● **Excerpt to read**:
--- --- ---

# Deep Tracks - Elvis Costello - "My Aim Is True"



## Guest (Aug 15, 2018)

View attachment 106747


Please *choose up to seven selections *for this particular poll.

On all polls created if you click on the number of votes following the song title the username of all voters and their chosen selections will appear.

The tunes themselves will be found below the poll itself as links rather than as embedded videos due to bandwidth issues for those who wish to reacquaint themselves with a tune that may have receded a bit too far into the past to be remembered with the clarity that came when they were first released...

Next up is - Elvis Costello - "My Aim Is True"

""My Aim Is True" is the RIAA Platinum-certified debut album by English singer-songwriter Elvis Costello.

The album was recorded at Pathway Studios in Highbury, London Borough of Islington, over the course of 1976 six four-hour studio sessions, in a total of approximately twenty-four hours. It was the first of five consecutive Costello albums produced by Nick Lowe and cost £2,000 to record.

Costello had been performing in clubs and pubs in Liverpool and London since 1970 and had created some demo tapes, but he had had little success in obtaining a recording contract.

When Stiff Records was founded in 1976, Costello submitted his demos there and found some interest, but initially they wanted him as a songwriter for Dave Edmunds. Edmunds, however, was reluctant, so the company had Costello and Clover re-record some of his songs, with Lowe producing, to try to persuade him. The new recordings were good enough on their own for Stiff Records to abandon that idea.

The label then suggested that he share a début album with Wreckless Eric, but Costello had written enough songs, most of them at home late at night (so as not to wake his wife and young son) or on the London Underground while commuting to work, to have an entire album of his own. Costello called in sick to his day job (as a data entry clerk) to rehearse and record the album with Clover, which was cut in a series of six four-hour sessions for about £1,000.

Costello stayed at his day job as the first two singles, "Less Than Zero" and "Alison", were released without much success. Finally, the label decided to release the album in the summer of 1977, and he was asked to quit his job and become a professional musician. Stiff Records would match his office wages and gave him a record advance of £150, an amp, and a tape recorder. Three weeks after its release, Costello was on the cover of a music paper. He described this situation as being "an overnight success after seven years"

In 1977 Rolling Stone magazine named the album one of the best of the year.

In 2003, the TV network VH1 named My Aim Is True the 80th greatest album of all time.

In 2003, the album was ranked number 168 on Rolling Stone magazine's list of The 500 Greatest Albums of All Time. In 2004, it was ranked 37 of the top 100 albums of the 1970s by Pitchfork which reported the album to be "held by many as the most impressive debut in pop music history."

In 2007, the album was inducted into the Grammy Hall of Fame."

--- --- ---

● **Supplied material**:
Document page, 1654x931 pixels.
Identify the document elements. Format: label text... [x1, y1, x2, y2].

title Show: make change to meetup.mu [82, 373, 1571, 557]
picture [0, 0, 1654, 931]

--- --- ---

● **Task statement**: Pick up the forum post about Elvis Costello's "My Aim Is True" right after its last sentence and keep writing it. The material has no connection to the forum post about Elvis Costello's "My Aim Is True".

● **Output of the task**:
Source: https://en.wikipedia.org/wiki/My_Aim_Is_True

Your commentary on any and every aspect of the album and especially any memories reawakened as a result of the poll is welcomed.


----------



## Guest (Aug 15, 2018)

"Welcome to the Working Week" -






"Miracle Man" -






"No Dancing" -






"Blame It on Cain" -






"Alison" -






"Sneaky Feelings" -






"(The Angels Wanna Wear My) Red Shoes" -






"Less Than Zero" -






"Mystery Dance" -






"Pay It Back" -






"I'm Not Angry" -






"Waiting for the End of the World" -






"Watching The Detectives" -






"Radio Sweetheart" -






"Stranger in the House" -


----------



## Merl (Jul 28, 2016)

I always liked Elvis Costello. A very unique sound even for his time.


----------



## jim prideaux (May 30, 2013)

One week during the summer of 1977......A Level results, 18th birthday and passed driving test-the soundtrack was this album which had just been released......difficult to be objective in anyway about an album that is an integral part of one's life in that way and yet even today two tracks stand out...Angels' and Alison, 'pop perfection' with a punky edge!

one point I would make-the 'bonus tracks' might well disturb the natural balance of what is a complete 'album' (remember that word and what it represented?) in itself!

is it not time for a thread concerning the other defining album of that summer-Television's Marquee Moon?


----------



## Barbebleu (May 17, 2015)

Elvis Costello's music - punk with intelligence and highly skilled musicianship.


----------



## Guest (Aug 23, 2018)

jim prideaux said:


> one point I would make-the 'bonus tracks' might well disturb the natural balance of what is a complete 'album' (remember that word and what it represented?) in itself!


I genuinely understand the concept of "artistic integrity" that you are expressing in relation to the "original release" of an album and while I do agree with you in theory the reality is that marketing decisions were the deciding factor determining the number and titles used in a release with variances between UK and US releases.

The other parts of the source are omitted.